[Source records]
>>>>

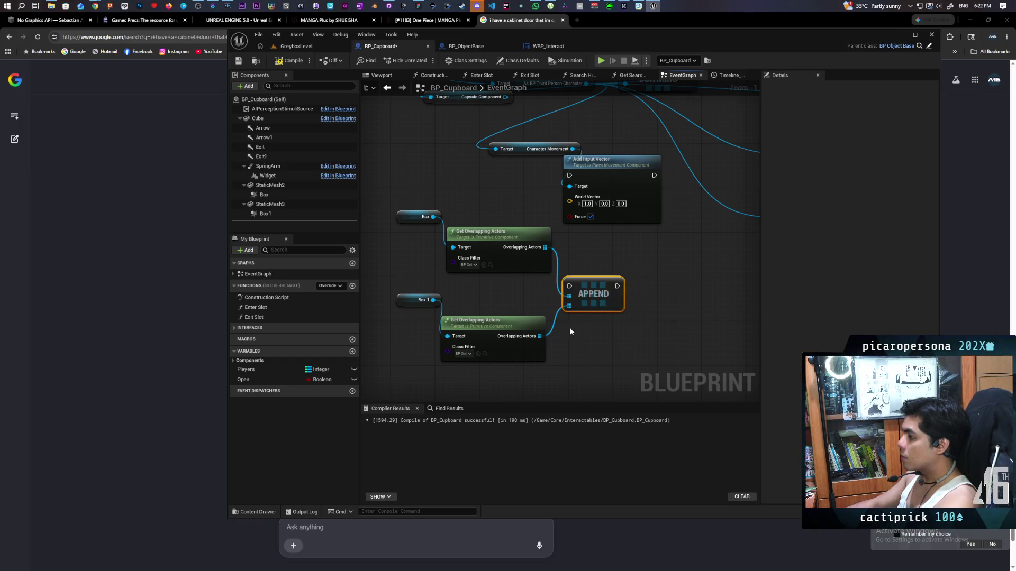
pyautogui.press('Delete')
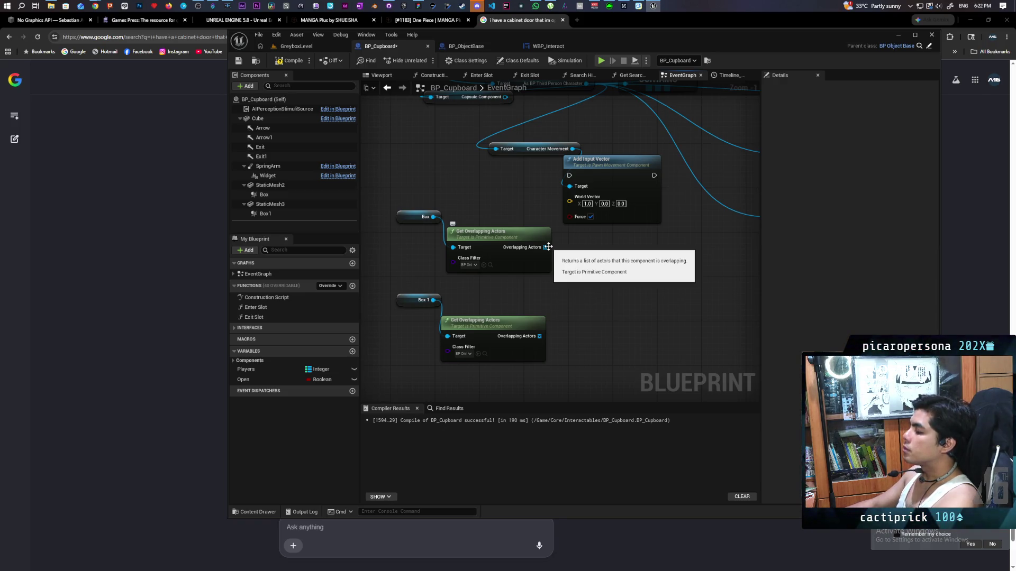
pyautogui.moveTo(404, 296); pyautogui.dragTo(406, 222)
pyautogui.moveTo(490, 233)
pyautogui.mouseDown()
pyautogui.moveTo(500, 259)
pyautogui.moveTo(489, 265)
pyautogui.mouseUp()
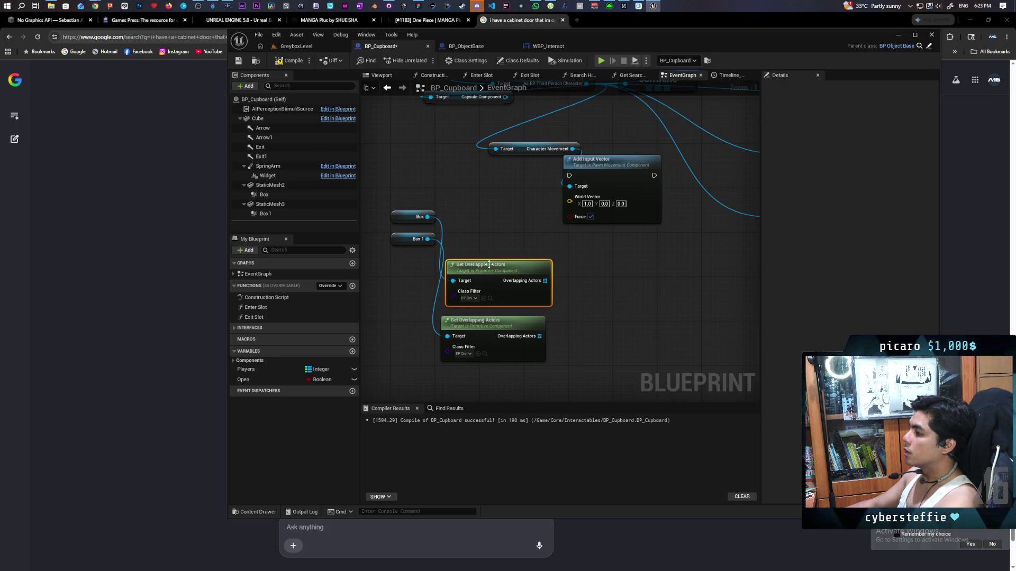
# Paste a For Each Loop and feed Box's overlapping actors into its array.
pyautogui.scroll(-3, 489, 264)
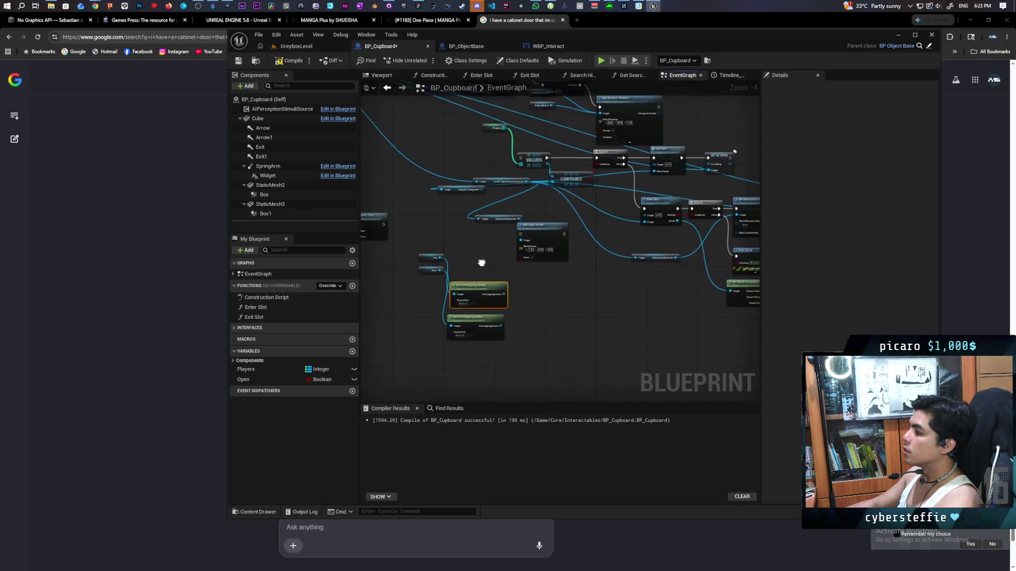
pyautogui.scroll(4, 482, 263)
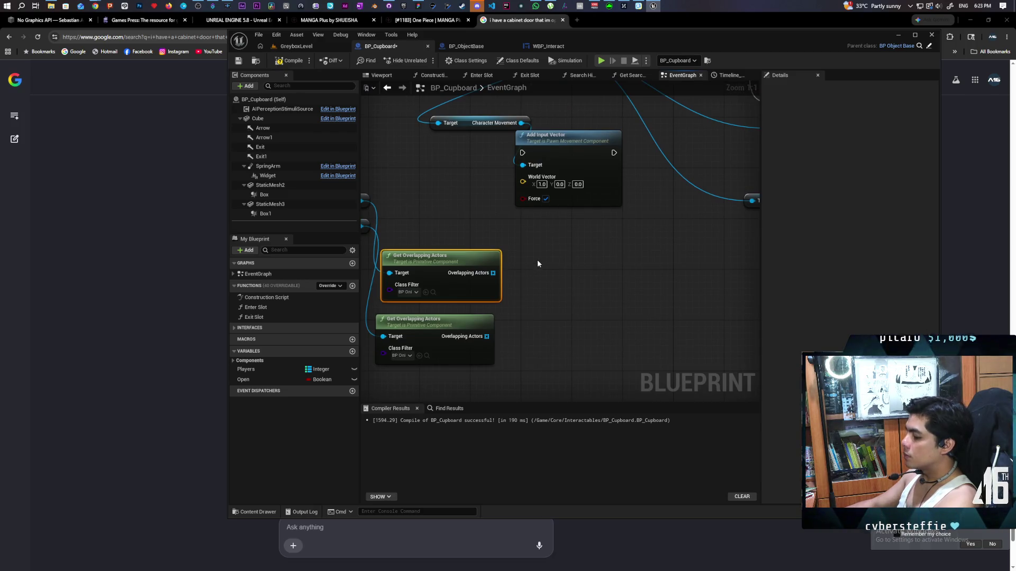
pyautogui.press('ctrl+v')
pyautogui.moveTo(492, 273); pyautogui.dragTo(556, 291)
# Try a Launch search from Array Element, then cancel and reposition the graph.
pyautogui.moveTo(665, 284)
pyautogui.mouseDown()
pyautogui.moveTo(574, 277)
pyautogui.moveTo(560, 296)
pyautogui.mouseUp()
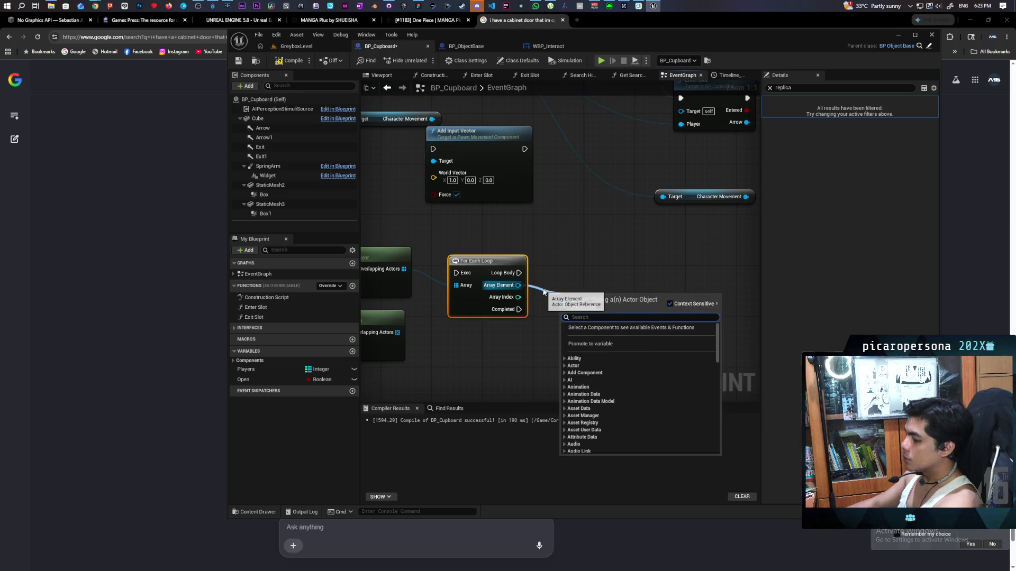
pyautogui.write(';aun')
pyautogui.press('BackSpace')
pyautogui.press('BackSpace')
pyautogui.write('launch')
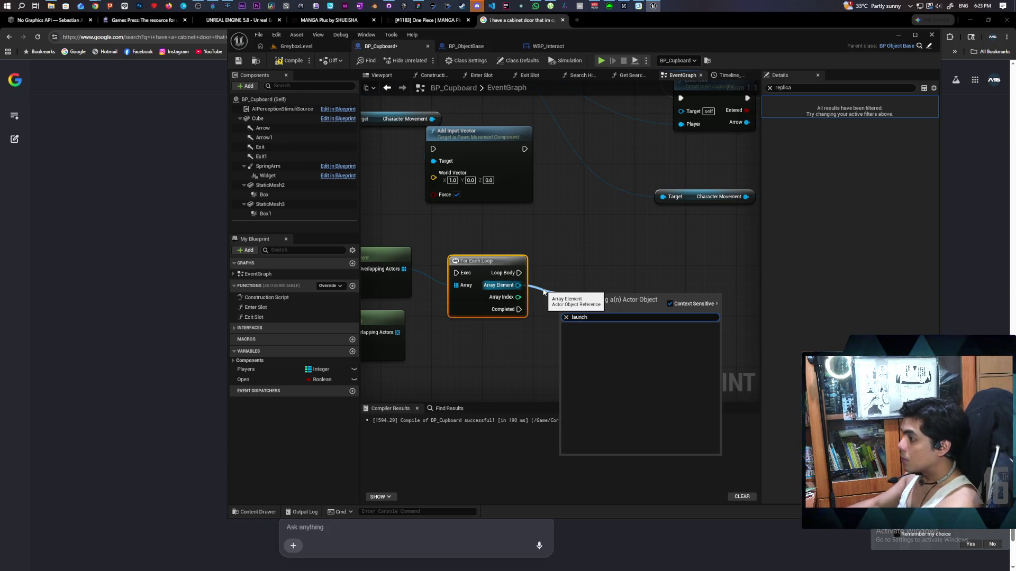
pyautogui.click(544, 291)
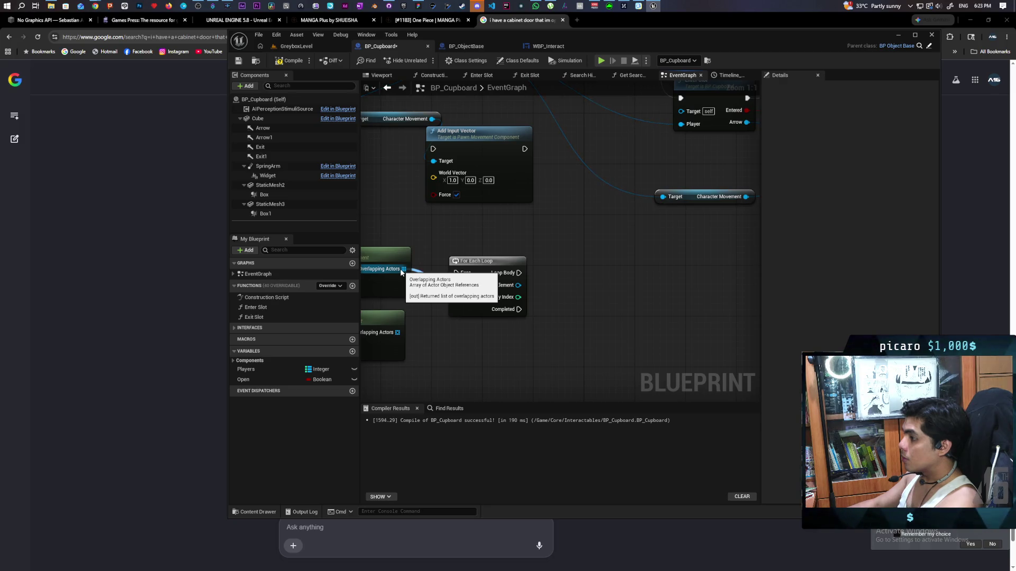
pyautogui.moveTo(401, 273); pyautogui.dragTo(471, 325)
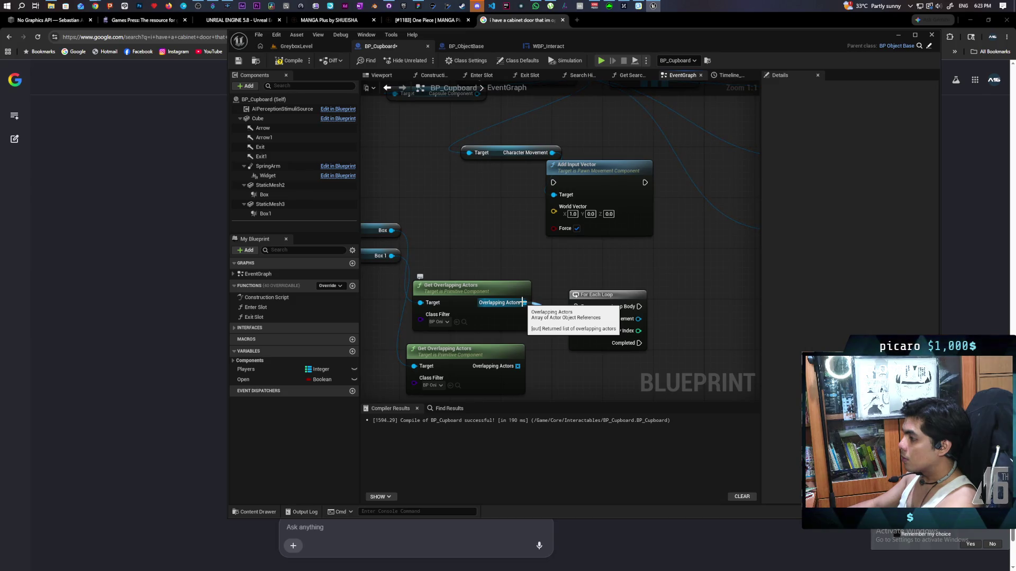
pyautogui.moveTo(551, 329); pyautogui.dragTo(430, 327)
# Add a Cast To BP_Oni on each Array Element, executed from the loop body.
pyautogui.moveTo(536, 333); pyautogui.dragTo(534, 338)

<<<<

[Task goal] Write out the records above exactly as they stand, leaving out every picture.

[Expected output]
pyautogui.press('Delete')
pyautogui.moveTo(404, 296); pyautogui.dragTo(406, 222)
pyautogui.moveTo(490, 233)
pyautogui.mouseDown()
pyautogui.moveTo(500, 259)
pyautogui.moveTo(489, 265)
pyautogui.mouseUp()
# Paste a For Each Loop and feed Box's overlapping actors into its array.
pyautogui.scroll(-3, 489, 264)
pyautogui.scroll(4, 482, 263)
pyautogui.press('ctrl+v')
pyautogui.moveTo(492, 273); pyautogui.dragTo(556, 291)
# Try a Launch search from Array Element, then cancel and reposition the graph.
pyautogui.moveTo(665, 284)
pyautogui.mouseDown()
pyautogui.moveTo(574, 277)
pyautogui.moveTo(560, 296)
pyautogui.mouseUp()
pyautogui.write(';aun')
pyautogui.press('BackSpace')
pyautogui.press('BackSpace')
pyautogui.write('launch')
pyautogui.click(544, 291)
pyautogui.moveTo(401, 273); pyautogui.dragTo(471, 325)
pyautogui.moveTo(551, 329); pyautogui.dragTo(430, 327)
# Add a Cast To BP_Oni on each Array Element, executed from the loop body.
pyautogui.moveTo(536, 333); pyautogui.dragTo(534, 338)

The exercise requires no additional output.